Volumetric video represents a new way of experiencing immersive media content. It refers to the process of capturing objects (e.g., people) from multiple cameras, which can be later viewed from any angle at any point in time. This enables a variety of applications with particular relevance for the fields of Augmented Reality (AR) and Virtual Reality (VR). Volumetric objects are typically stored as point clouds or meshes. Compared to traditional two-dimensional video, volumetric video requires the storage of geometric information in addition to texture (i.e., color information), which results in a huge amount of data. For example, a raw point cloud object consisting of 2.8 million points requires a bandwidth of about 110 billion bits per second at 30 frames per second. Therefore, efficient compression is essential for such applications.
The Multimedia Communications group is developing tools for the compression, packaging, and multiplexing of mesh-based volumetric video while optimizing the trade-off between compression efficiency and rendered quality. In addition, the group is focusing on the implementation of the volumetric player for mobile AR and VR applications as well as cloud-based streaming solutions.

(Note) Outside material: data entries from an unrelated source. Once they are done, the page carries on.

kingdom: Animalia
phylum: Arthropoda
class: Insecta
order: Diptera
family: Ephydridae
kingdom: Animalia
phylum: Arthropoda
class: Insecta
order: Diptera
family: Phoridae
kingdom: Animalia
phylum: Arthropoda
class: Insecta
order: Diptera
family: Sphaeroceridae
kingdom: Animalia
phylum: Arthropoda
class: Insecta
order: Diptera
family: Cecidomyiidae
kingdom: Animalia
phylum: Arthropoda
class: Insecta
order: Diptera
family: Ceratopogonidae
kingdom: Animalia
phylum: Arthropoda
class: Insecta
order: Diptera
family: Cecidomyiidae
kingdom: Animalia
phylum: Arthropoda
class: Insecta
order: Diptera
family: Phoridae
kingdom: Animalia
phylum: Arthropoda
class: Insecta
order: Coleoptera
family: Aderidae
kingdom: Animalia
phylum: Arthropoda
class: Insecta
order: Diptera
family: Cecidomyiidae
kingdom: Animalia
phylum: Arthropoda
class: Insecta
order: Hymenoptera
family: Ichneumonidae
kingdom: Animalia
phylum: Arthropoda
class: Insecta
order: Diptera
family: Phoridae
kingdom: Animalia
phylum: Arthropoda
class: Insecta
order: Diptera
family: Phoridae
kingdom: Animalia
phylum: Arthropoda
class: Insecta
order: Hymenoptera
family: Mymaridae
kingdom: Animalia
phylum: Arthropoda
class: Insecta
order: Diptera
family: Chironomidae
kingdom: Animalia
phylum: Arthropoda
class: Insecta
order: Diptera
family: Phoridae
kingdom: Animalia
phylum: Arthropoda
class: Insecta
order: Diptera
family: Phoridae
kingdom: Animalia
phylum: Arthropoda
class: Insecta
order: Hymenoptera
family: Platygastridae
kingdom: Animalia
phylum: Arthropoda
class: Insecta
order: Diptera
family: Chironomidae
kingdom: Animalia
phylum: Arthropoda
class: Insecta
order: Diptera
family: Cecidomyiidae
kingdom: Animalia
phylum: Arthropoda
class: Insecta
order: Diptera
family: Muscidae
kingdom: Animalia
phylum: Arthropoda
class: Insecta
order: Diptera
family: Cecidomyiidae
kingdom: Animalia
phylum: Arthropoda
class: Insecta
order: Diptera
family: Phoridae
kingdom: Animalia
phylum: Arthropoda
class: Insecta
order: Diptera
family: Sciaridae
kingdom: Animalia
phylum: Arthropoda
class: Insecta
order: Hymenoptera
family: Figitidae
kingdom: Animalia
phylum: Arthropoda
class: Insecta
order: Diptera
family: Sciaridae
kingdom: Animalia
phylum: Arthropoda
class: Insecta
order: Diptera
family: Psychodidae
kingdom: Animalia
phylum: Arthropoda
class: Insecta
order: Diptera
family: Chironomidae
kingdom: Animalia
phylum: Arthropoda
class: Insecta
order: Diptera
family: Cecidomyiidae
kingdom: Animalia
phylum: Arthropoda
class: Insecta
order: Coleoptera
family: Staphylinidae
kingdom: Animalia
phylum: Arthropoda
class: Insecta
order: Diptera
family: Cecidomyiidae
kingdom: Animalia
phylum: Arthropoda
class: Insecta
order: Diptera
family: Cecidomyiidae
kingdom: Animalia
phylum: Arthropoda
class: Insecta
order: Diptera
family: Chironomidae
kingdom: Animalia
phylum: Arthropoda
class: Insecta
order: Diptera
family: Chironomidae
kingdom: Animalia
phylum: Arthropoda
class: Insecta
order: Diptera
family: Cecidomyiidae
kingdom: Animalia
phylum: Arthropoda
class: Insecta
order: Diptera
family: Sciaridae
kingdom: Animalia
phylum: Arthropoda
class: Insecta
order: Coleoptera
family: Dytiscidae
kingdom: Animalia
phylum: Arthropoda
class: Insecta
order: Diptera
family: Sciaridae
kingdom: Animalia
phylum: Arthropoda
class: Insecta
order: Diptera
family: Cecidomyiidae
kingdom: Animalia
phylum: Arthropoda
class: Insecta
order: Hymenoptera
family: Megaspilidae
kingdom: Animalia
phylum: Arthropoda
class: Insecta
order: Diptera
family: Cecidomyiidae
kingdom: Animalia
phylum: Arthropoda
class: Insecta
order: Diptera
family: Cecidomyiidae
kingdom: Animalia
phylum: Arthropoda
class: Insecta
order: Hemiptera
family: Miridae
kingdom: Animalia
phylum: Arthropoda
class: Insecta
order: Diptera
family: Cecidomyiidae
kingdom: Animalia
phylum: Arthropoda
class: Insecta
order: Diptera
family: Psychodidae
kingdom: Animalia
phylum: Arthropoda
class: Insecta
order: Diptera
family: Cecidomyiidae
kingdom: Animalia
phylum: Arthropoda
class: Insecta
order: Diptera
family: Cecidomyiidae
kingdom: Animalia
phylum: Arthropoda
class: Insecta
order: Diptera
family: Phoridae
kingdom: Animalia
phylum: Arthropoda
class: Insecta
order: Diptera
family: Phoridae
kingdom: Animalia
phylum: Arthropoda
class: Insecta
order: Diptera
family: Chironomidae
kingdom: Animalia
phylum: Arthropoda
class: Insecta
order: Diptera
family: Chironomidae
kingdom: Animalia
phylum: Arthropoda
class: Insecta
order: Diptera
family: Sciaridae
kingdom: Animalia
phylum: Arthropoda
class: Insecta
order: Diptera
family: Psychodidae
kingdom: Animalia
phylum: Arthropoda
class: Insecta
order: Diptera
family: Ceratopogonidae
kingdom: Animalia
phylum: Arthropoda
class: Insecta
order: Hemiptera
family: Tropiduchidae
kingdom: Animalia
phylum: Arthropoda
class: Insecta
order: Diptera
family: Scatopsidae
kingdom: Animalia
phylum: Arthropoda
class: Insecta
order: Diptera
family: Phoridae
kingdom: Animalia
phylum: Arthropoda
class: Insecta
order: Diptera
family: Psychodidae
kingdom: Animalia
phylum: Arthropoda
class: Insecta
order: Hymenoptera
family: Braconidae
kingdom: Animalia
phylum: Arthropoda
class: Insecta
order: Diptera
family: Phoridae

Content creation and compression
Figure 1 illustrates content preparation for a mesh-based volumetric video. Each recorded object typically consists of three media sources: a two-dimensional video that represents the texture for each frame, three-dimensional meshes that describe the shape of the volumetric object, and an audio track. Each of these resources is compressed using the corresponding encoder, after which the resulting bitstreams are synchronously multiplexed into a single MP4 file.